[Data excerpts]
--------------------

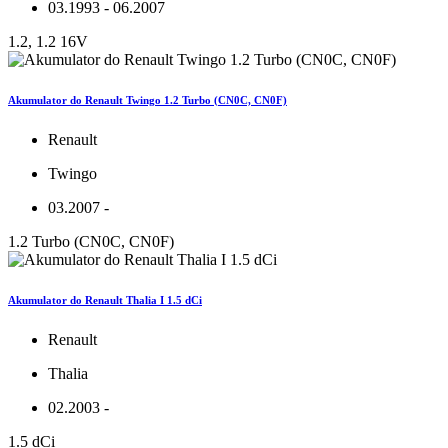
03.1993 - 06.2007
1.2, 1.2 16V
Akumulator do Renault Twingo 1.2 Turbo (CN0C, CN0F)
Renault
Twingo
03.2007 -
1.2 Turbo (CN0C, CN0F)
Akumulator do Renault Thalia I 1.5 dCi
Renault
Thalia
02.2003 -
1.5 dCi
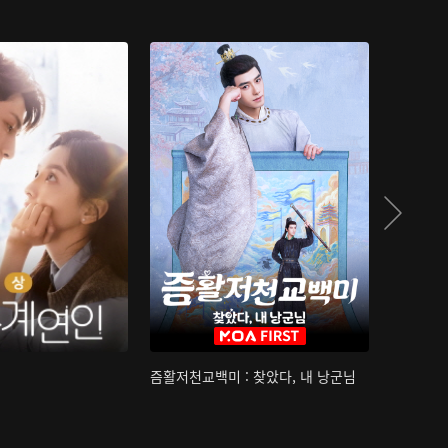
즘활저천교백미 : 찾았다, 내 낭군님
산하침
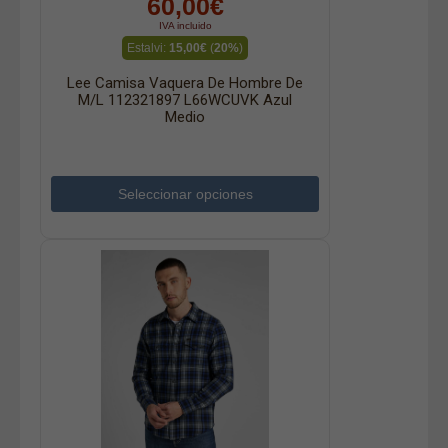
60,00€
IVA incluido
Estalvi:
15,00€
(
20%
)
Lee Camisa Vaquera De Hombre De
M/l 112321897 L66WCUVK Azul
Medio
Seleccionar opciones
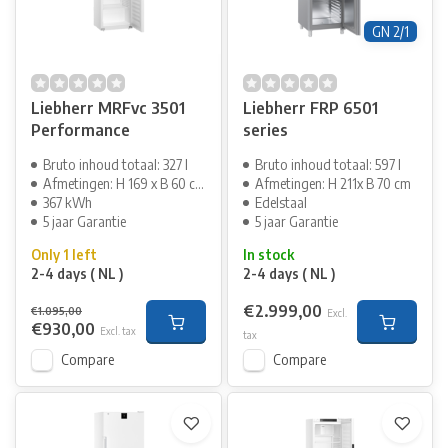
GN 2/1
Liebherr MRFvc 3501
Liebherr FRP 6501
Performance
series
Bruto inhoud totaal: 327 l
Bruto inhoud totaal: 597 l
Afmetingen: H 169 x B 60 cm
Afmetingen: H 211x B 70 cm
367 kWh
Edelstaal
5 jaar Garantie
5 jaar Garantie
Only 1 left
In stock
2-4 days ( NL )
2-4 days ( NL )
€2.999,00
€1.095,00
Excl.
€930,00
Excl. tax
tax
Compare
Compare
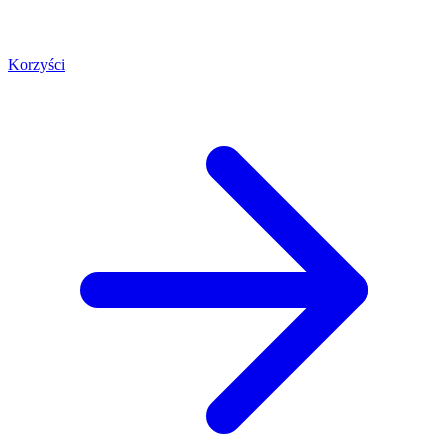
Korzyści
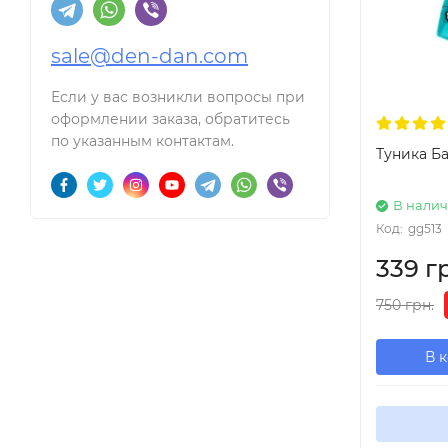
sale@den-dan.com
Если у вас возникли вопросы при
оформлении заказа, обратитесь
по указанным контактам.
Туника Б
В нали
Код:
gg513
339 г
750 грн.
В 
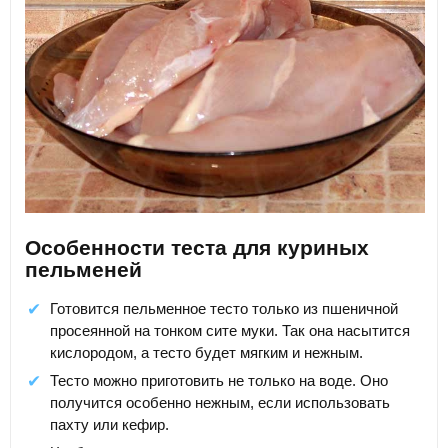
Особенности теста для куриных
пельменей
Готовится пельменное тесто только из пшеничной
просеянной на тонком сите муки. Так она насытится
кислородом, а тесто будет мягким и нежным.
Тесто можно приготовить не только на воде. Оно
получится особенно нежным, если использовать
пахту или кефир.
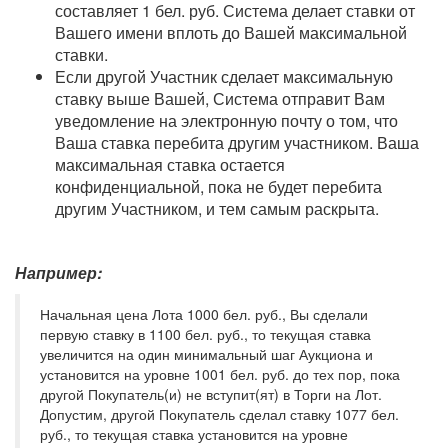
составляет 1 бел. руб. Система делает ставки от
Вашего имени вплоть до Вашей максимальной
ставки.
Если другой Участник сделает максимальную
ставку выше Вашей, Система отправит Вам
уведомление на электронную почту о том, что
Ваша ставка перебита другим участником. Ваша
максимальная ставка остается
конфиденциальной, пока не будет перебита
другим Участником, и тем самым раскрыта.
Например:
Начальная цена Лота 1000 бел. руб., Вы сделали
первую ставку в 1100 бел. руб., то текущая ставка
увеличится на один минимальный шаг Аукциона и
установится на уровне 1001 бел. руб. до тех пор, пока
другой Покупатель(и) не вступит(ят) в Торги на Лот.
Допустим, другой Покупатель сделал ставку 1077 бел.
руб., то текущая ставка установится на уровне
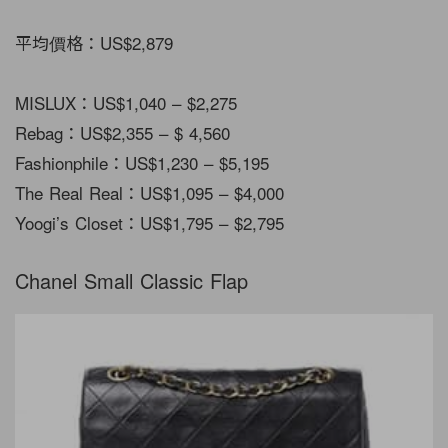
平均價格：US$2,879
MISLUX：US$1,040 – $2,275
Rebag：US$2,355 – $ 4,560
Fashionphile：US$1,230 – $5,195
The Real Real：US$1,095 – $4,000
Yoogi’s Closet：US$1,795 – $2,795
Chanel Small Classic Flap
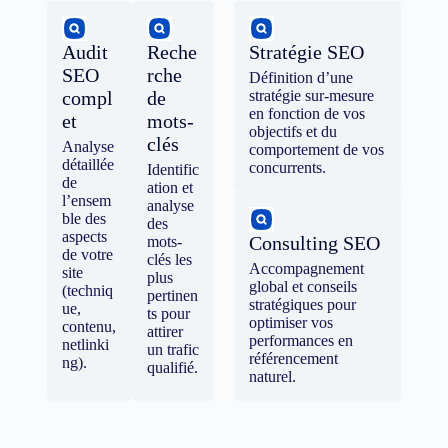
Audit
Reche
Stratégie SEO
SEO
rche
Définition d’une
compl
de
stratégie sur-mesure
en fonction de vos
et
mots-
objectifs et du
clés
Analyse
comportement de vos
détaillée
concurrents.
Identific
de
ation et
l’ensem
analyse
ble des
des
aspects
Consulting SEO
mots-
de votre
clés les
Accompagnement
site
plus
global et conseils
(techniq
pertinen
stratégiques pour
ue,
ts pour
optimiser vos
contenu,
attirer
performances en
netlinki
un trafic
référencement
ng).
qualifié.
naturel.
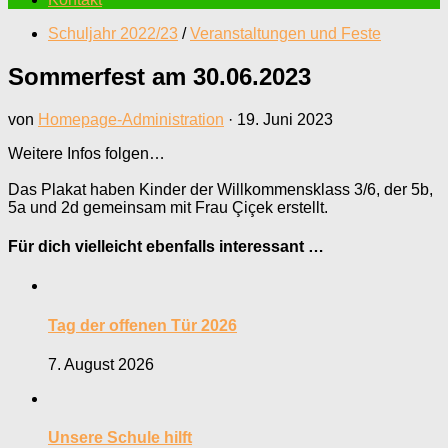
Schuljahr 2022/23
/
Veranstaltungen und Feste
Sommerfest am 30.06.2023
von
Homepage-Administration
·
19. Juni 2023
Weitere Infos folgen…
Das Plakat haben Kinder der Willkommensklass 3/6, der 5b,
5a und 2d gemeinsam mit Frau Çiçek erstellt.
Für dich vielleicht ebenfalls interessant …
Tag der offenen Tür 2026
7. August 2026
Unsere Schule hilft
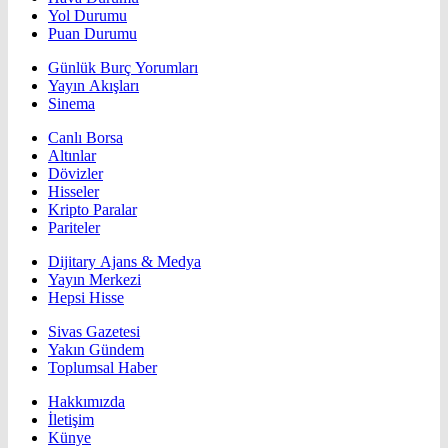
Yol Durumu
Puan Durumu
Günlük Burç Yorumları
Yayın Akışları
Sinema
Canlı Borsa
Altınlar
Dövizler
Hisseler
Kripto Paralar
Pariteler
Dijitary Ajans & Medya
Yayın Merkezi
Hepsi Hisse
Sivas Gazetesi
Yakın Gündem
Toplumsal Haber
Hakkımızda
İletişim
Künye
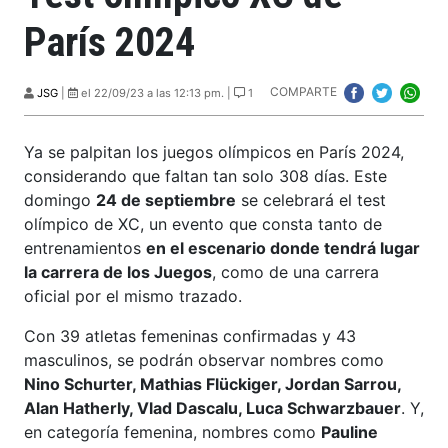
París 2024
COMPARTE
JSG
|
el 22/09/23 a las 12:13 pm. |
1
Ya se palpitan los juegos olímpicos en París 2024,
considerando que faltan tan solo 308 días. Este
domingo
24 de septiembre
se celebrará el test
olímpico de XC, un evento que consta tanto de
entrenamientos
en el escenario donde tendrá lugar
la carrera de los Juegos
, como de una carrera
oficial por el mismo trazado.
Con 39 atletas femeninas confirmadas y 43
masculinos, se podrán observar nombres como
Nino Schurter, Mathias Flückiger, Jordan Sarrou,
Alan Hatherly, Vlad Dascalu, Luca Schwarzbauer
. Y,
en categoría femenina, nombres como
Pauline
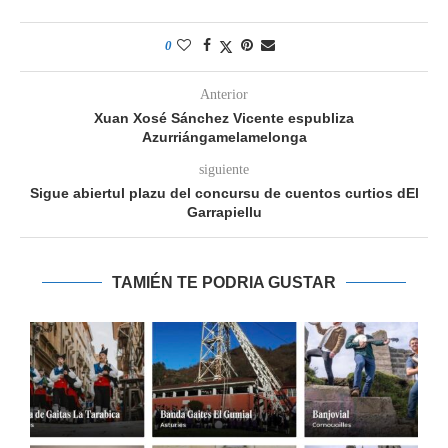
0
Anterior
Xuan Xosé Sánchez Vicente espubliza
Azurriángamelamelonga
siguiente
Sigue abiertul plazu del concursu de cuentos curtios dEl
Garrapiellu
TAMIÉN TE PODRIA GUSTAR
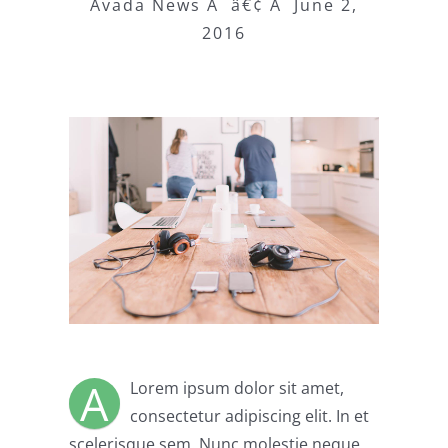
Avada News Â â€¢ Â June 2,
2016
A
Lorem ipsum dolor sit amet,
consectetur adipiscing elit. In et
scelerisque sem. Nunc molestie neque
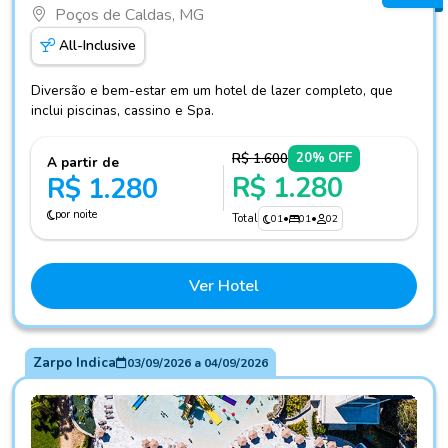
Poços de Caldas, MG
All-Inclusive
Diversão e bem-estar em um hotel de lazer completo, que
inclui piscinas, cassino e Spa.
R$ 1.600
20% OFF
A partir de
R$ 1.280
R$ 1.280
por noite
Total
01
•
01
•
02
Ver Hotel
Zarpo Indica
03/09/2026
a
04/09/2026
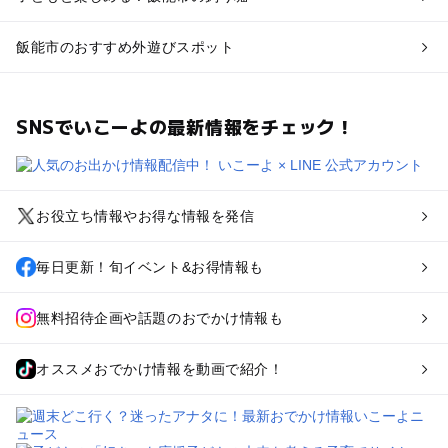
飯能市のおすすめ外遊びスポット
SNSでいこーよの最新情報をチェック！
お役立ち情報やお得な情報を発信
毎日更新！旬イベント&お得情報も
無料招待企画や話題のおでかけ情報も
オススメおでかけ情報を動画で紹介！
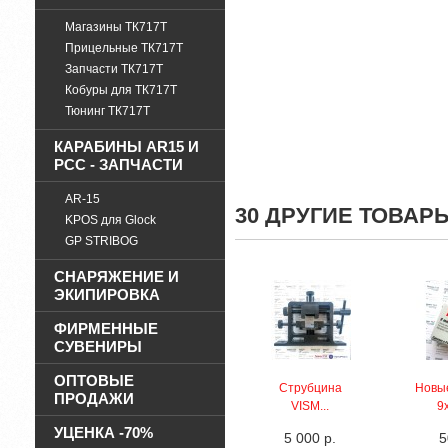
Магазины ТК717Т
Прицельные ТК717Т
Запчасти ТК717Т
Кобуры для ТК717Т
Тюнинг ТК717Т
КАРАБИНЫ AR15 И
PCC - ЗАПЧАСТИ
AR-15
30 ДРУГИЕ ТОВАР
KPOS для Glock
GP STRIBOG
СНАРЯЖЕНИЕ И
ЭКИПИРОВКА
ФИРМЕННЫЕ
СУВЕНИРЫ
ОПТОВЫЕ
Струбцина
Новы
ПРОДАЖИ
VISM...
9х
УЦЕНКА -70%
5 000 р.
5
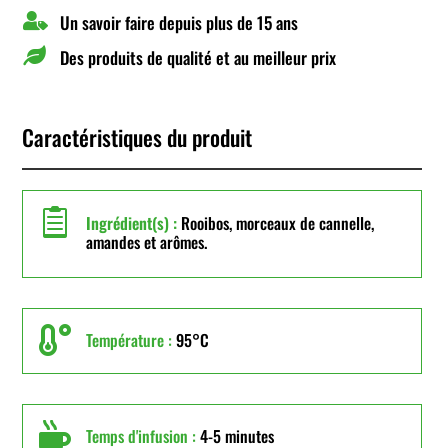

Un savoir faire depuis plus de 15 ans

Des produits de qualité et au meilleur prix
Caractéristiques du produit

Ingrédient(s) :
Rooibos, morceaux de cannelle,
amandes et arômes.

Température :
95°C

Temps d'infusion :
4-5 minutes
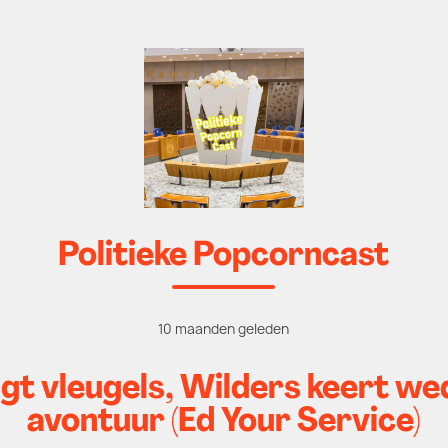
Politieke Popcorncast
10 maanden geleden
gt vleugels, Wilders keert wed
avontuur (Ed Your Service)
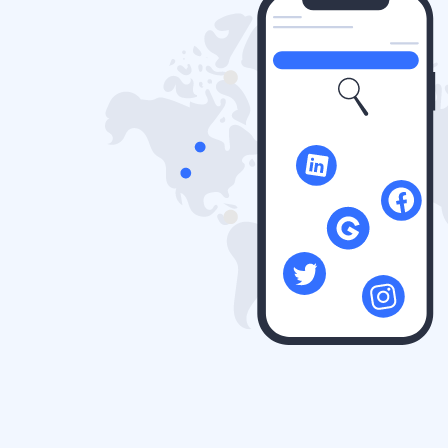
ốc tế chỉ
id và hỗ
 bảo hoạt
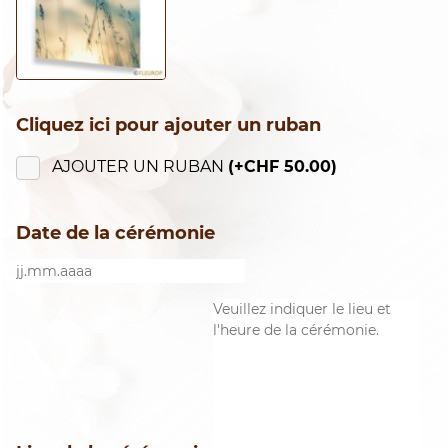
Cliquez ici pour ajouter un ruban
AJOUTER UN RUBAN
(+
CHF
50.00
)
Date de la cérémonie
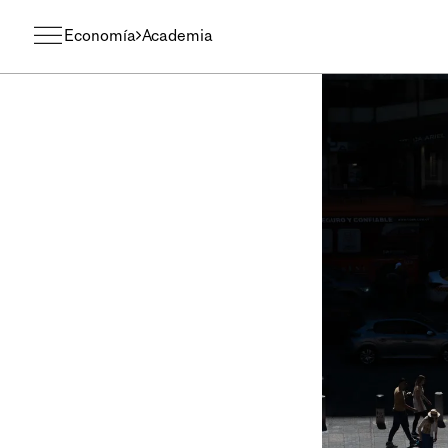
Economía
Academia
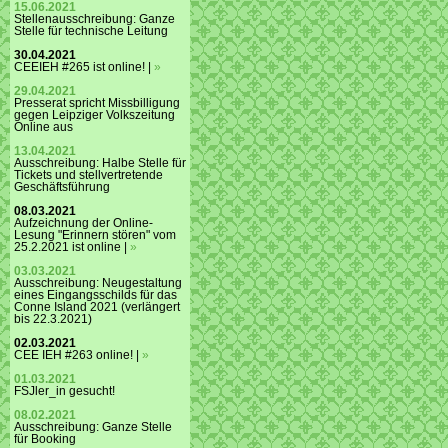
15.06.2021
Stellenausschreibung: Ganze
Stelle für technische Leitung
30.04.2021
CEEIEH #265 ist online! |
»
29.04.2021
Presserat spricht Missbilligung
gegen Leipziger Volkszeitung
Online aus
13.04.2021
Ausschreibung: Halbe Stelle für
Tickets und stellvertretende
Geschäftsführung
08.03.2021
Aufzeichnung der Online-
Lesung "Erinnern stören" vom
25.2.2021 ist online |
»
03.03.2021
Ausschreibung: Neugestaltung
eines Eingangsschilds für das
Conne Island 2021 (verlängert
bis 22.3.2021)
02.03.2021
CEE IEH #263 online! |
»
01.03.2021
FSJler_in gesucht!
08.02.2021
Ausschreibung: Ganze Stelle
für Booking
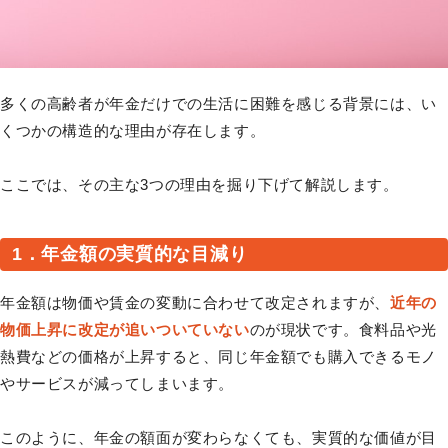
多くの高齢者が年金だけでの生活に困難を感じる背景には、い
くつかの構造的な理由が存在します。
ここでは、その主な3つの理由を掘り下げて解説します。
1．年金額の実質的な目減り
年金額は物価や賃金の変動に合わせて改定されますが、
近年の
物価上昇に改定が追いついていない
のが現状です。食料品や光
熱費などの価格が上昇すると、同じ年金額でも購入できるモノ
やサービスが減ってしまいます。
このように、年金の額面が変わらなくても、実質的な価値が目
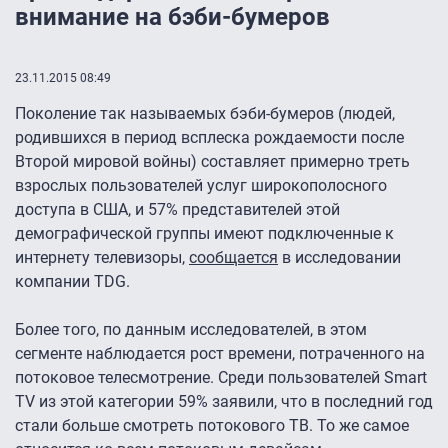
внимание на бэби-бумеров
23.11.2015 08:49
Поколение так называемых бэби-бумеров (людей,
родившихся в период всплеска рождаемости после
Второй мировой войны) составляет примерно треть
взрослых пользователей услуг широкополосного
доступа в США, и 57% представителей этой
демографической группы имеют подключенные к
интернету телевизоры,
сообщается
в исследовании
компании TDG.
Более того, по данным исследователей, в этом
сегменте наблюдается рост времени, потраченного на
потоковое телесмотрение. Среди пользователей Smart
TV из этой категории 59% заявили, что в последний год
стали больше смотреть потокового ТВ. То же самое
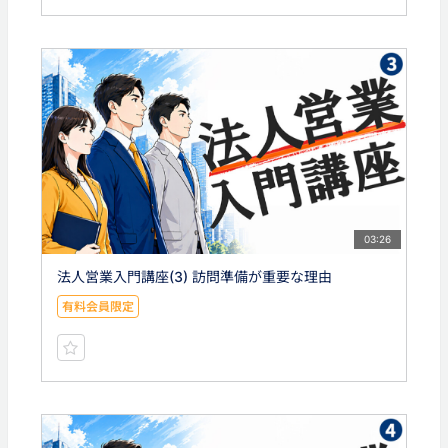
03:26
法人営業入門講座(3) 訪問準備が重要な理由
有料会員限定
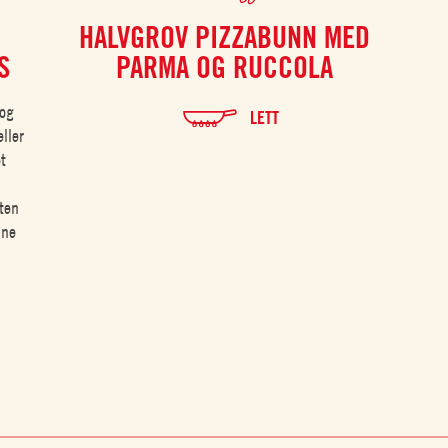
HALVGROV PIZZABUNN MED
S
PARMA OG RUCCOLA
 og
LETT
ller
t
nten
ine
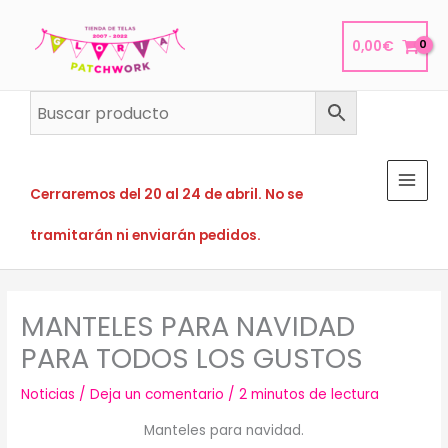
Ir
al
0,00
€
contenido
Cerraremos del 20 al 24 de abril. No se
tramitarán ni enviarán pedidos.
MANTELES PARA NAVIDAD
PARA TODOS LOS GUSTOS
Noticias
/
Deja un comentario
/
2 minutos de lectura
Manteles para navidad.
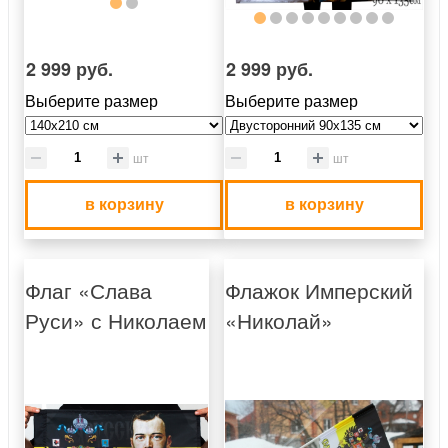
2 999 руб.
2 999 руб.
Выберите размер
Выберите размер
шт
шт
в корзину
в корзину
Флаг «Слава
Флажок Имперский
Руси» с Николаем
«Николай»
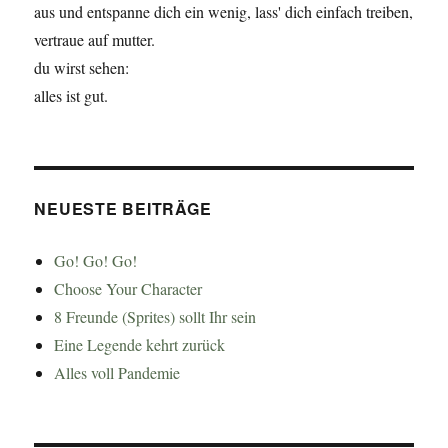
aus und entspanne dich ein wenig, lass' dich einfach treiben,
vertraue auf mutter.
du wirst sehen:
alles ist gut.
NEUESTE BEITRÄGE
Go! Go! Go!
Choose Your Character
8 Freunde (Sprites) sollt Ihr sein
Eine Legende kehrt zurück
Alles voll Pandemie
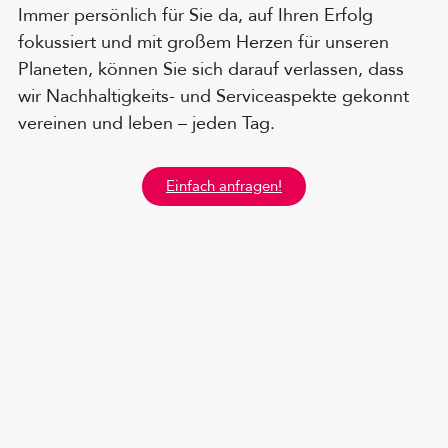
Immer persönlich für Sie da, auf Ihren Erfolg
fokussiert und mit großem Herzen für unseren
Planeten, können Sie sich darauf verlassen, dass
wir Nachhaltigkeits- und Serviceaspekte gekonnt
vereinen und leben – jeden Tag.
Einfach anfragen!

--------------------

Requirement
Print an exact copy of the lines above, from the one containing "concurrents." through the one containing "Tag der offenen Tür 2026", and leave out the pictures.

Answer
concurrents.
Identific
de
ation et
l’ensem
analyse
ble des
des
aspects
Consulting SEO
mots-
de votre
clés les
Accompagnement
site
plus
global et conseils
(techniq
pertinen
stratégiques pour
ue,
ts pour
optimiser vos
contenu,
attirer
performances en
netlinki
un trafic
référencement
ng).
qualifié.
naturel.
Schuljahr 2022/23
/
Veranstaltungen und Feste
Sommerfest am 30.06.2023
von
Homepage-Administration
·
19. Juni 2023
Weitere Infos folgen…
Das Plakat haben Kinder der Willkommensklass 3/6, der 5b,
5a und 2d gemeinsam mit Frau Çiçek erstellt.
Für dich vielleicht ebenfalls interessant …
Tag der offenen Tür 2026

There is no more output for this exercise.